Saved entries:
^^^^^^^^
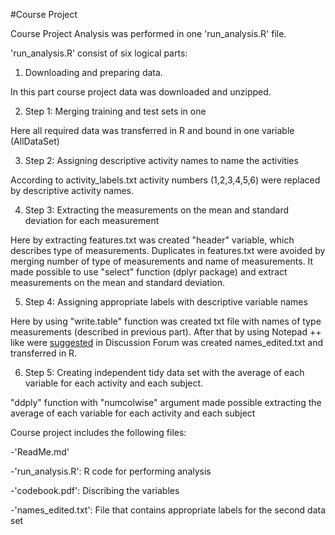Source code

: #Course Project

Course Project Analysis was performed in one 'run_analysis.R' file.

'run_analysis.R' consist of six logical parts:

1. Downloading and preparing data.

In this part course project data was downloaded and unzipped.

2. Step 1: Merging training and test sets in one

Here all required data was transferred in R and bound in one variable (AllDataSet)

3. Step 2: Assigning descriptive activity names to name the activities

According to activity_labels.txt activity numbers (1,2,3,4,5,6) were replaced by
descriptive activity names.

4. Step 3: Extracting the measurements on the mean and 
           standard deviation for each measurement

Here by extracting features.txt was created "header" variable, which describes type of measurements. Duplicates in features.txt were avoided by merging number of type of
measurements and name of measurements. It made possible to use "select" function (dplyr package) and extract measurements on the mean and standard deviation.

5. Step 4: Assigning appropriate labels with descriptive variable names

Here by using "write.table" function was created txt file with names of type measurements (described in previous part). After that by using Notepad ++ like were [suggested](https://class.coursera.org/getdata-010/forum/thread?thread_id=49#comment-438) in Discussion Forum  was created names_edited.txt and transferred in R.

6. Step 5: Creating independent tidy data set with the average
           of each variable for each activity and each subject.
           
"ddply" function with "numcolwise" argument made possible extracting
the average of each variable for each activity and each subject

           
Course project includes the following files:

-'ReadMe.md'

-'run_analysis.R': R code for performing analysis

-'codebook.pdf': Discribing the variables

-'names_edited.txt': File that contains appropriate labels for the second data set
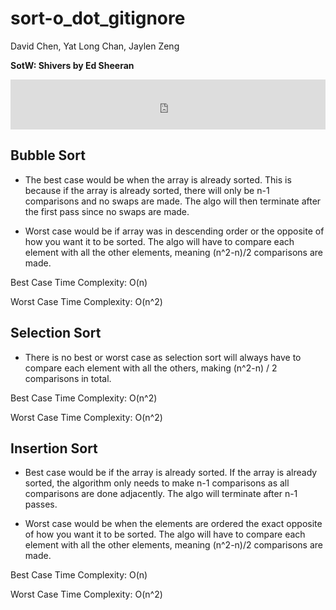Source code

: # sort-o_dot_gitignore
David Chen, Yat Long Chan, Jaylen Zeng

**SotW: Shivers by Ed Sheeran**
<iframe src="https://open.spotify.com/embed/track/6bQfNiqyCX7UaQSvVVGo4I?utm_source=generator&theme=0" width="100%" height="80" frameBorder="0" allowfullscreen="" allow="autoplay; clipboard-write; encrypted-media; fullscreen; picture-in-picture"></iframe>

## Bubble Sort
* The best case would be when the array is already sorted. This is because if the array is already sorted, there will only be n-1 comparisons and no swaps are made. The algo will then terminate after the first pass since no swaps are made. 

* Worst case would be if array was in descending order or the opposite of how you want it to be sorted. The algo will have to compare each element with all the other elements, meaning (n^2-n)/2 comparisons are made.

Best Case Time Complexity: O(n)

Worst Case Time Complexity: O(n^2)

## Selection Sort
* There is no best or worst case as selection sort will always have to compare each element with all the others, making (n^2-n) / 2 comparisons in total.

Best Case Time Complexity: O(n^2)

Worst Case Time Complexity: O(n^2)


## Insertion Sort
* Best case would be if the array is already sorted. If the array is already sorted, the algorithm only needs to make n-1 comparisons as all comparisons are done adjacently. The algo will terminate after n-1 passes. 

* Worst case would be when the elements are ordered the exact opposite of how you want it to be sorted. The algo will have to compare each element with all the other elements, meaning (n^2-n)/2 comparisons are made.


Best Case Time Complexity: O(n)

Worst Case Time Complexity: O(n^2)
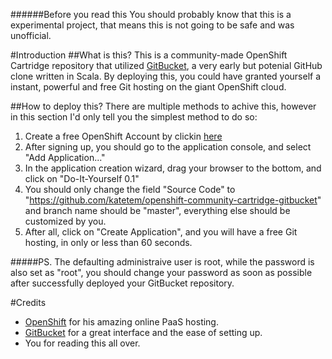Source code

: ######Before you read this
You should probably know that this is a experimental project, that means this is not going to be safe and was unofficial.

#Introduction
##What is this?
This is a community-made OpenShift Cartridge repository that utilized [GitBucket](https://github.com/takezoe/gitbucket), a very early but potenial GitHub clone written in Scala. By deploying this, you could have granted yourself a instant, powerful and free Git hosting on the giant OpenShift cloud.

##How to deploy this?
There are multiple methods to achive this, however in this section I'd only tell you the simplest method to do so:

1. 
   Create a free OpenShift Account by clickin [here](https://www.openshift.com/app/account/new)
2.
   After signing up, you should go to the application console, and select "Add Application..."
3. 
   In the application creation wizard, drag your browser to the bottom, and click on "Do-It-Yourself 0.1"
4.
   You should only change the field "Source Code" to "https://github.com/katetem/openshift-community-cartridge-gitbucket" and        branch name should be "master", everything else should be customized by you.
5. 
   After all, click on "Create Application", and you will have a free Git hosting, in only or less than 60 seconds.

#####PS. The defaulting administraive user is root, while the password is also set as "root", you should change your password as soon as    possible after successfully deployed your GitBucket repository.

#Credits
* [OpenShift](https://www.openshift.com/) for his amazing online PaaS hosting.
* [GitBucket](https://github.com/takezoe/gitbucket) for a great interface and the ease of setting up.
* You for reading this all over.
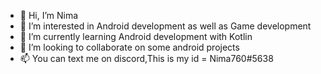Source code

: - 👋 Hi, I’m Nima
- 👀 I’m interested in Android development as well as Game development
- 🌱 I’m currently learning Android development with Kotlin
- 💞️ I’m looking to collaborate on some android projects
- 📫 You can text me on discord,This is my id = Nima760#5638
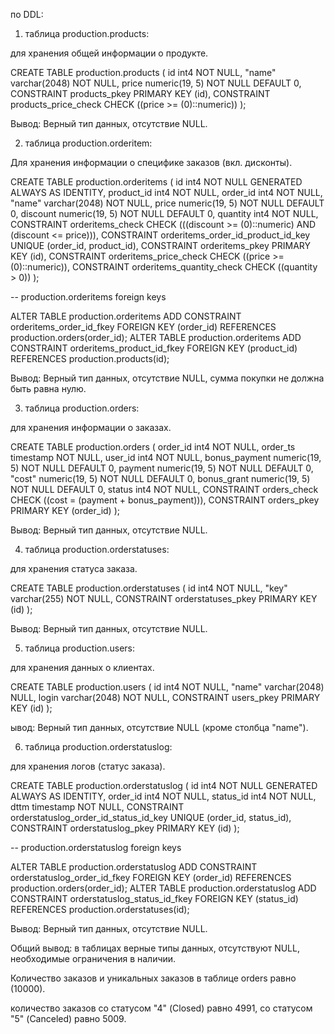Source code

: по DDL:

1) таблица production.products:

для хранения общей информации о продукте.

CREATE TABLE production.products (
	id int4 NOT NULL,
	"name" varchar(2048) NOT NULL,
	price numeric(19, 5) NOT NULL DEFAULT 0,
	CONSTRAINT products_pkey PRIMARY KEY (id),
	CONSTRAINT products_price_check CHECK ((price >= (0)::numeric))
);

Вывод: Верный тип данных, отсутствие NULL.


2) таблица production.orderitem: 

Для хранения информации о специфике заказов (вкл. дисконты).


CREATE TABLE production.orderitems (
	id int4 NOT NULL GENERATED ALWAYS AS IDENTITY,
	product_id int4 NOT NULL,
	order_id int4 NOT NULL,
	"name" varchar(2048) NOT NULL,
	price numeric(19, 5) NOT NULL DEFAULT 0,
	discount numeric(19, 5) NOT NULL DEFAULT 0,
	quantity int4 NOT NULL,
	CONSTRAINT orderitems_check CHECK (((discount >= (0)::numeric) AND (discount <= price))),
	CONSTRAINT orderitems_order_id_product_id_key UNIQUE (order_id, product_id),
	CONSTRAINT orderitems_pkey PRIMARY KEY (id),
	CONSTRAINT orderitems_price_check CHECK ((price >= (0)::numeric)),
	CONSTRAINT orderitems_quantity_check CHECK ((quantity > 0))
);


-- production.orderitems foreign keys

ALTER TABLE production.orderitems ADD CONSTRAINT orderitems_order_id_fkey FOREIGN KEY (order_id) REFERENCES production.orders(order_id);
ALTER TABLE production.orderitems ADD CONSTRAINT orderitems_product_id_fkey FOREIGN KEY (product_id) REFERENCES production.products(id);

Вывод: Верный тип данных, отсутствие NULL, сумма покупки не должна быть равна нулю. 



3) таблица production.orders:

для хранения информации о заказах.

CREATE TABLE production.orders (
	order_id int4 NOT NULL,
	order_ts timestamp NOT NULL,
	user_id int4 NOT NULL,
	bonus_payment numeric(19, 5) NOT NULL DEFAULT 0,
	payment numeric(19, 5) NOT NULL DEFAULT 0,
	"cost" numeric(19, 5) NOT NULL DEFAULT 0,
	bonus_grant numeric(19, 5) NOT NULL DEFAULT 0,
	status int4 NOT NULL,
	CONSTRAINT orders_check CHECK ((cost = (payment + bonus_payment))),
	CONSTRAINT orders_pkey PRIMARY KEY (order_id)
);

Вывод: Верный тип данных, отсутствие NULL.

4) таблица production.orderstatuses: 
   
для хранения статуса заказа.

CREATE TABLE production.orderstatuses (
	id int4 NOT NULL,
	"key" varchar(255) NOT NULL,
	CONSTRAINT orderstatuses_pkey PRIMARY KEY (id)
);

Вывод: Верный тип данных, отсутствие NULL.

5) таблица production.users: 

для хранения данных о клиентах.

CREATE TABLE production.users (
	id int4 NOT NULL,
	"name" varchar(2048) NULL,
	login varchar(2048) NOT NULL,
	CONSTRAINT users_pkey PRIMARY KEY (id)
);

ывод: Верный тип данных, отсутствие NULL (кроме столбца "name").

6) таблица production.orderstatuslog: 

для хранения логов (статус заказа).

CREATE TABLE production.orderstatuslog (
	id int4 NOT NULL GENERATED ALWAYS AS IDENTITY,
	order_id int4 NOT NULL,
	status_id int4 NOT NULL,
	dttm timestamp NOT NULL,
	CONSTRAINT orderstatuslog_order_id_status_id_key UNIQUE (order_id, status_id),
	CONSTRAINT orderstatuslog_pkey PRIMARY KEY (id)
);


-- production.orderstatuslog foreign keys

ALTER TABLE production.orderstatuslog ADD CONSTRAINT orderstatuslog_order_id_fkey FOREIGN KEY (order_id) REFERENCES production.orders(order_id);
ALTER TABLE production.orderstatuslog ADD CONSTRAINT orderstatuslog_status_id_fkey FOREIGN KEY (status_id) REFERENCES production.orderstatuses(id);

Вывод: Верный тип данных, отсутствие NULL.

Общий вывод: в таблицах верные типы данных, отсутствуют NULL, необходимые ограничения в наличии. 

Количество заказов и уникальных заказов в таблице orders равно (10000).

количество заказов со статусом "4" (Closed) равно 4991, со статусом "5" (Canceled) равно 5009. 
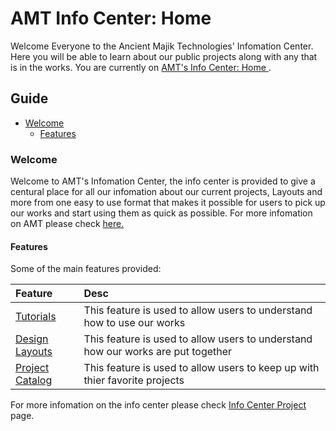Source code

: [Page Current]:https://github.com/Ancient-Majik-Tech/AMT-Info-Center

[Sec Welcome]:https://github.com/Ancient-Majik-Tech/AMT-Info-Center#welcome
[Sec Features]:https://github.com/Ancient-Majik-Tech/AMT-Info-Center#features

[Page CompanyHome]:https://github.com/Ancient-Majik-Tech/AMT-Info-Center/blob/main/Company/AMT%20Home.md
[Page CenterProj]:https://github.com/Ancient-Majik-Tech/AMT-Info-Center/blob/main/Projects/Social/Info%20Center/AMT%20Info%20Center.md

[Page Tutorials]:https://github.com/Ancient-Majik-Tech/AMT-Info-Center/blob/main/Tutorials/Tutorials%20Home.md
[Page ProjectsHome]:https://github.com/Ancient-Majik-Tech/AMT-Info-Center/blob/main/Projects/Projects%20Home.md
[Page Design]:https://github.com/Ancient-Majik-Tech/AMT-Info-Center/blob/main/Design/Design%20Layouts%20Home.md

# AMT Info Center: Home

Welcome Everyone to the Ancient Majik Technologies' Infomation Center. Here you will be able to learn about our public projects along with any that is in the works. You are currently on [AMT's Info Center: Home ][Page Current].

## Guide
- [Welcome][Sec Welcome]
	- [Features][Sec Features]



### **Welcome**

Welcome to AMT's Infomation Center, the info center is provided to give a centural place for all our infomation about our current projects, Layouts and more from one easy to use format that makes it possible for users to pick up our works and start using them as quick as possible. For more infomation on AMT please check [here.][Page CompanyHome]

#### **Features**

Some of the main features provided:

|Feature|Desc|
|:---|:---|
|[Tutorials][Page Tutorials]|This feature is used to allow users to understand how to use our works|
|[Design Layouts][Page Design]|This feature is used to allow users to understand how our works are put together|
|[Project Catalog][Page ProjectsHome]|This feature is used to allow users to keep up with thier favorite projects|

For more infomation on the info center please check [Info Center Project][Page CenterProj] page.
^^^^^^^^
## How to complete this task
Repeat the data verbatim through the "2. Step 1: Merging" line, no pictures.

## Answer space
Source code

: #Course Project

Course Project Analysis was performed in one 'run_analysis.R' file.

'run_analysis.R' consist of six logical parts:

1. Downloading and preparing data.

In this part course project data was downloaded and unzipped.

2. Step 1: Merging training and test sets in one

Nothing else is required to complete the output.